Why enlist cost of goods sold (COGS) in journal and importance

cost of goods sold
cost of goods sold

For every business or manufacturer, there are different expense types during a certain period. Some of the expenses are direct, and some of the costs are indirect. We will discuss indirect and direct expenses later. Still, it is important to understand that every expense type matters when identifying a business’s financial position and conducting audits.

A manufacturer or a company produces and prepares products to sell them. For manufacturing these products, the businesses have to purchase some items and materials for their production. For example, a company that sells chips and snacks has to buy potatoes from other suppliers. When this company lists their financial statements’ expenses, they will include the cost of goods sold in it.

In the below paragraphs, we will briefly discuss the importance of the cost of goods sold in the financial statements like the journal and what expenses include in COGS.

Top 4 reasons for mentioning COGS in a journal and its importance

Every single detail and expense is important for a business. It is a must to record every cost and income you generate in return for those expenses. One of the expenses that manufacturers come across is the cost of goods sold, which is important to record.

Below are Some of the reasons why you should keep a record of COGS.

1. Determines the expense

When you enlist the cost of goods sold in the journal, you can easily find a business or organization’s total expenses for a specific period. The amount you will spend in purchasing the material will be debit from your account.

These debit and credit amounts are very important to record as they help conduct the audit and analyze the financial statements. You must have some prior knowledge to understand these financial statements, or you can outsource services of a top audit firm in Dubai to evaluate your financial statements and develop reports accordingly.

2. Net profit or revenue

COGS is very important to mention in the journal as it helps in calculating the net profit or income a business was able to make by the end of a year or month. If the costs of goods sold are higher, then the profit or income amount will be considerably less. If the cost of goods sold increases, then a business’s expenses are also growing at an equal pace.

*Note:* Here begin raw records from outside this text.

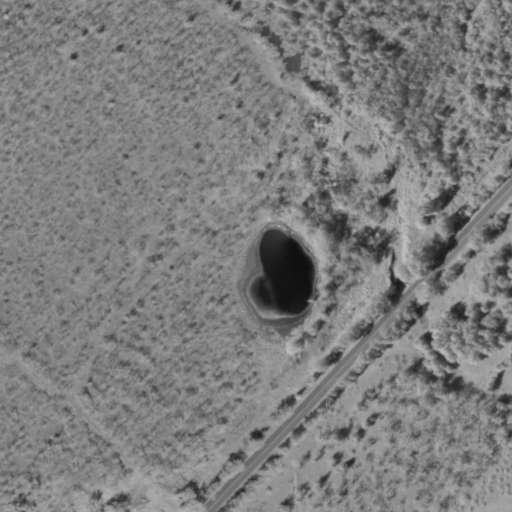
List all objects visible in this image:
road: (358, 349)
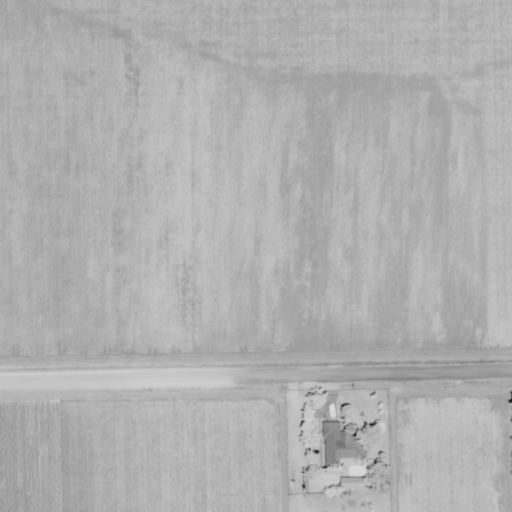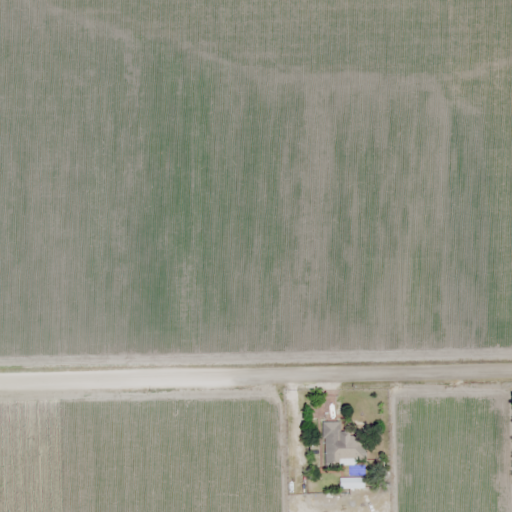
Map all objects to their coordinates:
road: (256, 377)
building: (341, 446)
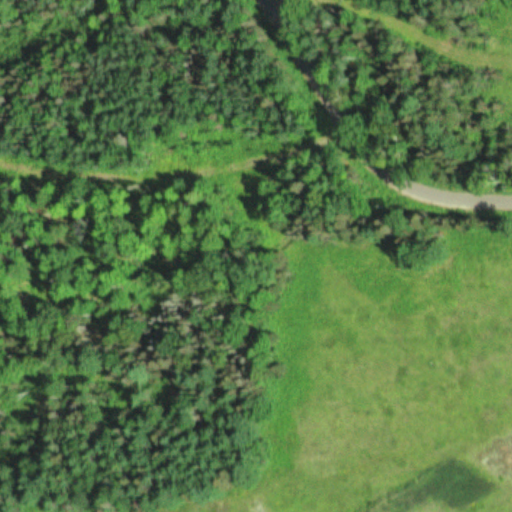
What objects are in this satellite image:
road: (397, 20)
road: (366, 143)
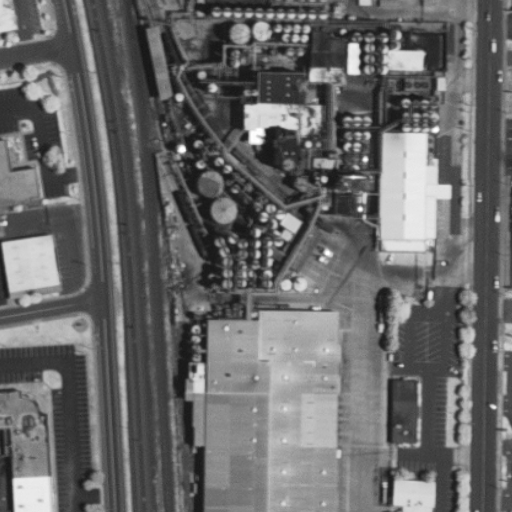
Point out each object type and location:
railway: (174, 2)
building: (6, 17)
building: (6, 18)
road: (23, 26)
road: (36, 50)
road: (501, 56)
building: (321, 102)
road: (459, 135)
road: (43, 143)
railway: (162, 149)
railway: (251, 164)
building: (407, 179)
building: (16, 182)
building: (14, 184)
building: (221, 210)
road: (102, 254)
railway: (127, 254)
railway: (135, 254)
railway: (155, 255)
road: (487, 256)
building: (29, 262)
building: (27, 263)
building: (0, 271)
building: (1, 292)
road: (449, 294)
road: (53, 307)
road: (499, 309)
road: (427, 316)
road: (366, 330)
road: (69, 401)
building: (402, 410)
building: (403, 411)
building: (266, 412)
building: (266, 412)
road: (428, 413)
building: (26, 451)
building: (25, 452)
road: (405, 453)
road: (445, 464)
road: (505, 484)
road: (94, 492)
building: (412, 495)
building: (413, 495)
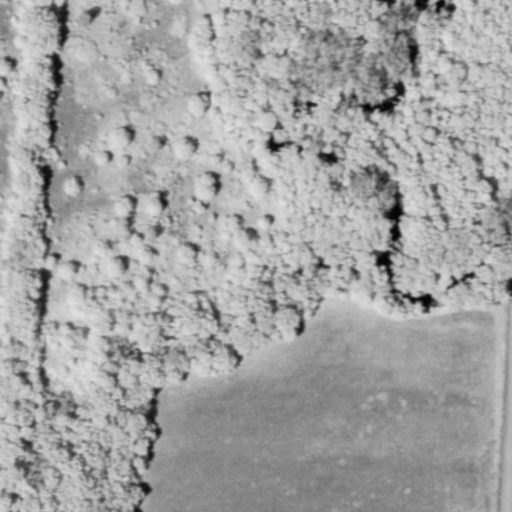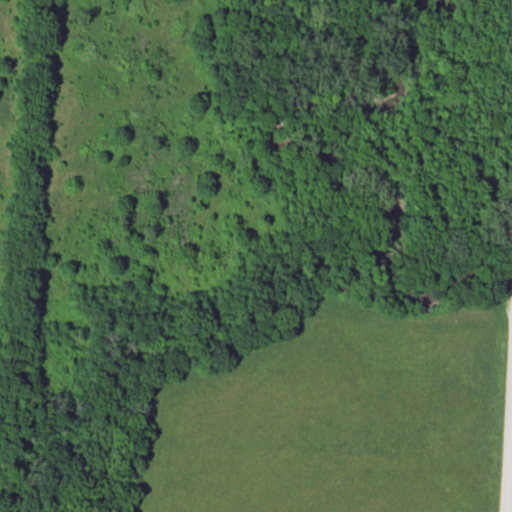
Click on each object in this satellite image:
road: (508, 436)
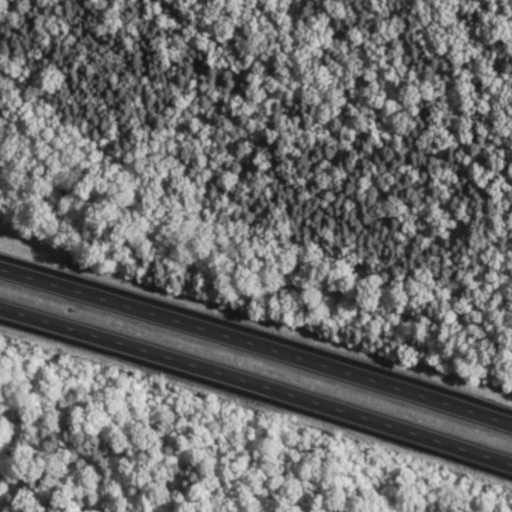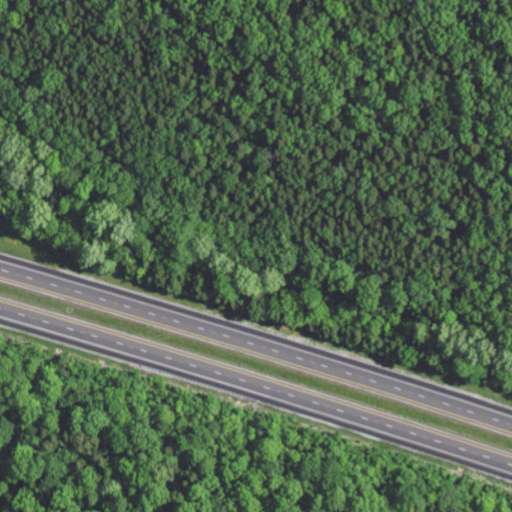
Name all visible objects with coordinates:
road: (256, 343)
road: (256, 384)
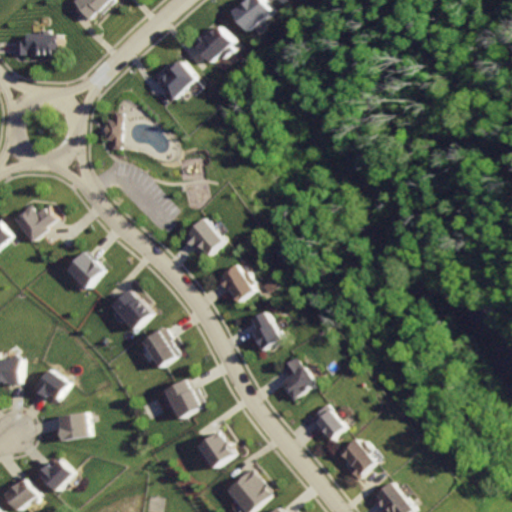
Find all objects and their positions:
building: (96, 6)
building: (257, 12)
building: (259, 12)
road: (136, 39)
building: (221, 43)
building: (223, 44)
building: (37, 45)
building: (39, 45)
building: (183, 79)
building: (183, 79)
road: (18, 87)
road: (70, 87)
road: (80, 99)
road: (2, 108)
building: (115, 130)
building: (115, 131)
road: (70, 133)
road: (3, 141)
road: (73, 158)
road: (14, 163)
road: (60, 170)
parking lot: (137, 192)
building: (34, 220)
building: (37, 221)
building: (3, 234)
building: (3, 235)
building: (211, 237)
building: (214, 237)
building: (85, 269)
building: (87, 269)
building: (245, 282)
building: (245, 283)
building: (132, 309)
building: (134, 310)
building: (272, 331)
building: (273, 331)
road: (215, 341)
building: (159, 347)
building: (161, 348)
building: (10, 370)
building: (11, 371)
building: (302, 378)
building: (304, 379)
building: (51, 385)
building: (52, 385)
building: (185, 398)
building: (187, 398)
building: (332, 422)
building: (333, 422)
building: (74, 425)
building: (75, 425)
road: (5, 438)
building: (218, 449)
building: (220, 449)
building: (363, 456)
building: (364, 460)
building: (58, 474)
building: (60, 474)
building: (249, 491)
building: (250, 491)
building: (24, 494)
building: (24, 494)
building: (398, 497)
building: (399, 499)
building: (1, 509)
building: (0, 510)
building: (278, 510)
building: (279, 510)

3. Tax payments and returns

Tax payments and returns will indirectly depend on the cost of goods sold enlisted in the journal or the financial statement. You probably are thinking, how is this possible. It is possible because including the cost of goods sold in your financial statements will decrease the net profit or income, which means you have to pay less tax or claim for tax return. If you do not include it in the financial statements, you will have higher income rates and pay tax accordingly.

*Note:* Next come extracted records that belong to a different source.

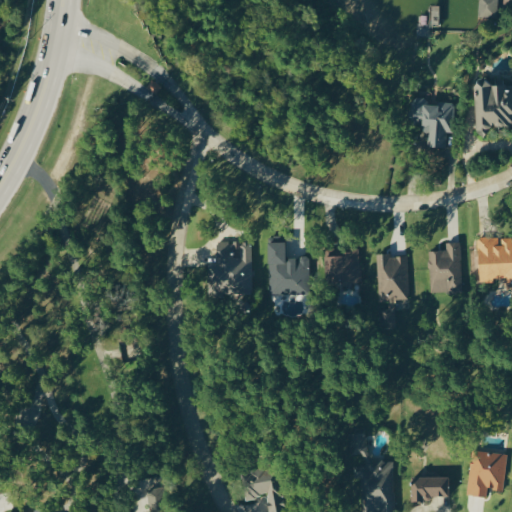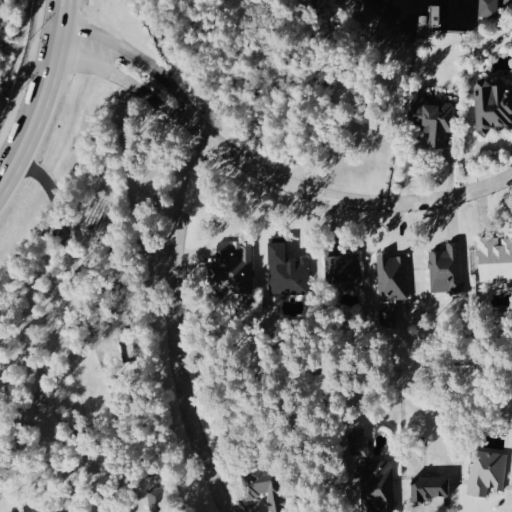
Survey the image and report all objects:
building: (486, 8)
road: (42, 94)
building: (492, 105)
building: (433, 119)
building: (494, 257)
building: (342, 264)
building: (231, 268)
building: (445, 269)
building: (286, 270)
building: (391, 277)
road: (413, 296)
road: (90, 321)
road: (50, 409)
building: (485, 471)
building: (372, 476)
building: (264, 487)
building: (429, 487)
building: (155, 499)
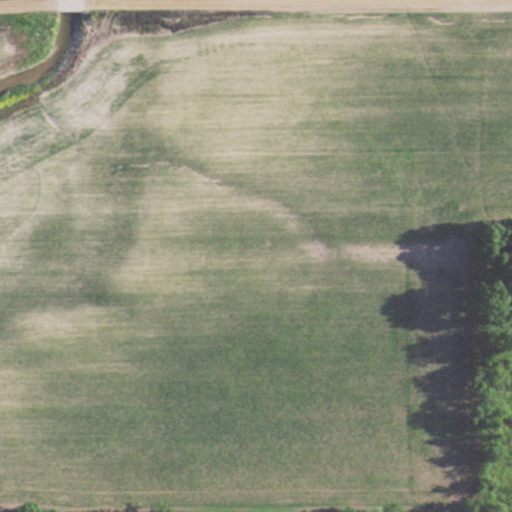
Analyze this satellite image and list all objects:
road: (313, 2)
road: (62, 6)
road: (5, 8)
river: (53, 58)
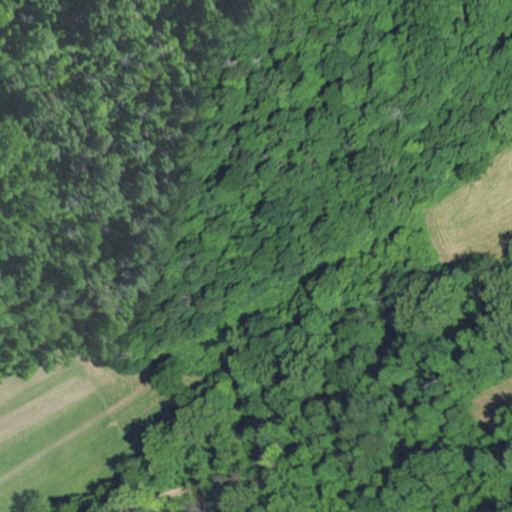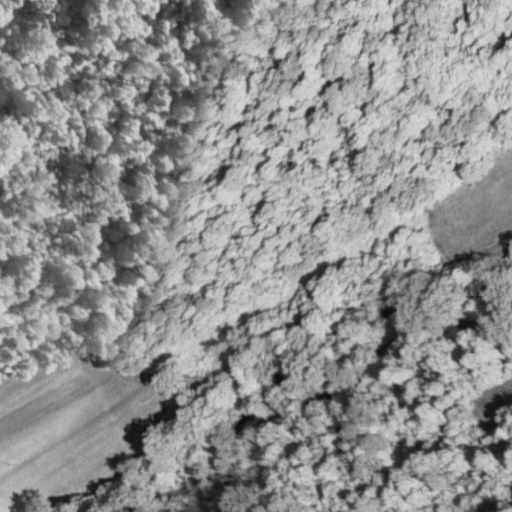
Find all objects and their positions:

4. Product price determination

The amount you will spend on producing a single product will decide the total price of the product. Or the sale price of a product is dependent on the amount spent on manufacturing the product. The businesses assign the products’ sale price by analyzing the cost of goods sold and keeping profit margins in their minds.

What is inclusive of COGS?

COGS include both direct and indirect expenses. Direct expenses are the ones that one uses directly for the production of goods. These direct expenses become a part of COGS. Below is the list of direct costs.

1. Material cost

A single product is a combination of multiple materials.  Different types of material together form one single product. The amount you spend on purchasing these materials becomes a part of COGS. There will be a deviation in expense reports and the amount spent on its production without including these expenses. These deviations must be analyzed and removed either by a businesses’ internal audit team or by outsourcing top audit firms in Dubai services.

2. Labor cost

For the production of goods, you always require a labor force. Without the help of labor, timely completion and manufacturing of goods are impossible. Suppose the workers are involved directly in manufacturing the product. In that case, you have to add the expense in COGS, but the salaries or wages other than the product manufacturing is exclusive of COGS.

3. Machinery cost

The machinery you purchase for the production of the products and goods is part of the cost of goods sold. Machinery that you are buying for other purposes will Count as operation cost or operation expense, not as an expense for COGS.

Why calculate the cost of goods sold?

One of the main reasons for enlisting the cost of goods sold is that it helps tax payment and tax return claims. Your income for a year or month will automatically inflate if you have higher COGS, and in return, you will have to pay fewer tax amounts.